§ Stated goal 1
Which AMI version does the ENI network report list?

§ Excerpt
##############################
ENI network broken
What happened: The Pod which use the secondary ENI ip, cannot access internal SVC (e.g. kubernetes).
What you expected to happen: Pod can connect to Kubernetes internal SVC.
How to reproduce it (as minimally and precisely as possible):
- Use th lanuch template to run the node, please check my userdata as below :
MIME-Version: 1.0
Content-Type: multipart/mixed; boundary="//"
--//
Content-Type: text/x-shellscript; charset="us-ascii"
#!/bin/bash
set -ex
cat > /etc/kubernetes/nodeadm-bootstrap.yaml <<EOF
---
apiVersion: node.eks.aws/v1alpha1
kind: NodeConfig
spec:
cluster:
name: LAB-1-30
apiServerEndpoint: https://1234567890.yl4.cn-north-1.eks.amazonaws.com.cn
certificateAuthority: xxxx
cidr: 172.20.0.0/16
EOF
nodeadm init --config-source file:///etc/kubernetes/nodeadm-bootstrap.yaml
sleep 300 # I will install some software in this step in my prod environment, replace it by sleep command could also reproduce this issue also.
nodeadm init --config-source file:///etc/kubernetes/nodeadm-bootstrap.yaml
--//--
-
lanuch the instance
-
deploy the netshoot pod into the node :
apiVersion: apps/v1
kind: Deployment
metadata:
name: netshoot-test
spec:
replicas: 10
selector:
matchLabels:
app: netshoot-test
template:
metadata:
labels:
app: netshoot-test
spec:
nodeName: ip-x-x-x-x.cn-north-1.compute.internal
containers:
- name: netshoot
image: nicolaka/netshoot
imagePullPolicy: Always
command: ["/bin/bash", "-ce", "tail -f /dev/null"]
-
Check the pod which run on the secondary ENI , and telnet the kubernetes SVC : k exec -it netshoot-test-7bb8ff8fb-h5f4b -- /bin/bash netshoot-test-7bb8ff8fb-h5f4b:~# telnet kubernetes 443 telnet: bad address 'kubernetes'
-
But the Pod which run on the Primary ENI is working fine.
Environment:
- AWS Region: cn-north-1
- Instance Type(s): arm / t4g.medium
- Cluster Kubernetes version: 1.33
- Node Kubernetes version: 1.33
- AMI Version: standard-1.33-v20251023
VPC CNI : v1.20.4-eksbuild.1 Kube-Proxy : v1.33.3-eksbuild.10
I didnt use the custom network configuration or network policy, and just use the VPC-CNI default mode.
##############################
§ Stated goal 2
In the listing, change "scientific name" to "binomial" throughout the part that opens with the line containing "phylum: Ascomycota" and closes with the line containing "genus: Zeugomantispa". Leave everything else as it is, and return only those lines.

§ Dataset excerpts
##############################
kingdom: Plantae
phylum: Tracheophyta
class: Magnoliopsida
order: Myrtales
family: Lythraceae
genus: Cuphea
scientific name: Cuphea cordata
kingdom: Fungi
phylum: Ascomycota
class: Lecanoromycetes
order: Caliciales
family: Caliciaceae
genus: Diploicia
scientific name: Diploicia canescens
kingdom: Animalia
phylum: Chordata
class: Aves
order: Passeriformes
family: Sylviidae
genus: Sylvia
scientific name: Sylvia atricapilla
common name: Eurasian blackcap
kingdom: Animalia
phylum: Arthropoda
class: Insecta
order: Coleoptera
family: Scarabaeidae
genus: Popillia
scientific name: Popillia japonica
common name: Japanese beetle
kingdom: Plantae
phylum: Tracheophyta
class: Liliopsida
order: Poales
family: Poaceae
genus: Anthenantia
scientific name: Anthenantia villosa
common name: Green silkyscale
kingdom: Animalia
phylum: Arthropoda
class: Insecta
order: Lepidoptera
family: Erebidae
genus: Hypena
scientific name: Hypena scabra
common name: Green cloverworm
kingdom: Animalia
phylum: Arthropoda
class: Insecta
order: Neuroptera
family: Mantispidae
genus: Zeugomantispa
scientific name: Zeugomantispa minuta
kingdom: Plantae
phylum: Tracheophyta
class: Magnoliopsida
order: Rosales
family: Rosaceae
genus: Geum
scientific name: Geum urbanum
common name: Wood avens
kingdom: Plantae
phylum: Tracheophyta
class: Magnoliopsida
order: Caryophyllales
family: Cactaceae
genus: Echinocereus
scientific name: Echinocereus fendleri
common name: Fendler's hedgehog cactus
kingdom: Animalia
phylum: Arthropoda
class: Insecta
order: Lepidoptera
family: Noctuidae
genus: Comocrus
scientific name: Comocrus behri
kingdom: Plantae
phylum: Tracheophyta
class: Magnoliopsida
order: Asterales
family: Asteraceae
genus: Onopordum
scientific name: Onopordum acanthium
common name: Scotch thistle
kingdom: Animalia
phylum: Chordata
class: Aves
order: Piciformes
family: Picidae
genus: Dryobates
##############################
§ Reply 1
standard-1.33-v20251023

§ Reply 2
phylum: Ascomycota
class: Lecanoromycetes
order: Caliciales
family: Caliciaceae
genus: Diploicia
binomial: Diploicia canescens
kingdom: Animalia
phylum: Chordata
class: Aves
order: Passeriformes
family: Sylviidae
genus: Sylvia
binomial: Sylvia atricapilla
common name: Eurasian blackcap
kingdom: Animalia
phylum: Arthropoda
class: Insecta
order: Coleoptera
family: Scarabaeidae
genus: Popillia
binomial: Popillia japonica
common name: Japanese beetle
kingdom: Plantae
phylum: Tracheophyta
class: Liliopsida
order: Poales
family: Poaceae
genus: Anthenantia
binomial: Anthenantia villosa
common name: Green silkyscale
kingdom: Animalia
phylum: Arthropoda
class: Insecta
order: Lepidoptera
family: Erebidae
genus: Hypena
binomial: Hypena scabra
common name: Green cloverworm
kingdom: Animalia
phylum: Arthropoda
class: Insecta
order: Neuroptera
family: Mantispidae
genus: Zeugomantispa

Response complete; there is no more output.